Anytime there is an imbalance in the GI tract, it must be restored to bring the ratio of good versus bad bacteria back to healthy levels. The best way is via natural methods, which is where probiotics come into play. These amazing bacteria are basically the superheroes your body needs to return your gut to its proper health. Probiotics can be consumed as a supplement, or you can obtain them from various foods such as kefir or buttermilk.
Once they get inside your gut, they go to work eliminating and reducing the proliferation of excessive bad bacteria. Probiotic supplements provide millions of CFU cultures that will make a home in your GI tract when taken on a regular basis. By allowing these good bacteria to nest in your gut, you are giving your body the tools it needs to fight the bad guys.
How Probiotics Work
In short, there are many strains of probiotics which can be used to target different areas of the body, anywhere from yeast to regular bacteria. Probiotics work by creating a level of homeostasis in your gut and in your body.
They initially have to make a dangerous journey to get to your gut before they can start working to balance your GI tract. They must travel through your stomach, which is a naturally acidic environment that is designed to destroy bacteria, then they will enter your GI tract where their cells will be released to join the microbiome. Now, that certainly explains how they get to work, but not HOW they work right? Let’s delve a bit further.

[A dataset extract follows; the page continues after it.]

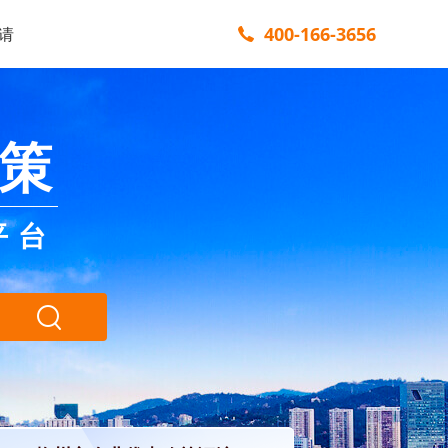
400-166-3656
请
策
平台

Probiotics are innately able to create lactic acid once they arrive in your gut. Lactic acid is one of the best weapons against the overspread of bad bacteria. When taken on a strict regimen, over time, your probiotics will increase the amount of lactic acid in your gut, therefore decreasing the number of toxic bacteria that is having a negative effect on your health. The health benefits of probiotics can be seen over time, most people have noticeable results after a week of following a strict probiotics regimen.
There is a lot of attention paid to the effects probiotics have on people who suffer from imbalances that are caused by the consumption of antibiotics. Many studies show that probiotics can reduce the severity and duration of gut maladies such as diarrhea, irritable bowel syndrome, and even ulcerative colitis and so much more. Bad bacteria can cause so many issues in other parts of the body, not just your gut, probiotics work by reducing the number of bad bacteria which gives your immune system a chance to work more efficiently.
Should I Take Probiotics?
There is any number of reasons a person may choose to start on a probiotics regimen. Some may be due to wanting to change over to a healthier lifestyle while others may choose to start taking them to help manage symptoms of their illness. If you are planning to take a course of antibiotics, it’s also a good idea to preempt that with a probiotics regimen since antibiotics in most cases kill ALL bacteria, not only bad bacteria.
Probiotics, when taken on a regular basis, help keep your gut healthy by maintaining the balance of good and bad bacteria in your GI tract. It’s always a good idea to speak with a healthcare professional when planning a new supplement regime since not all probiotics supplements are the same, or have the same effects.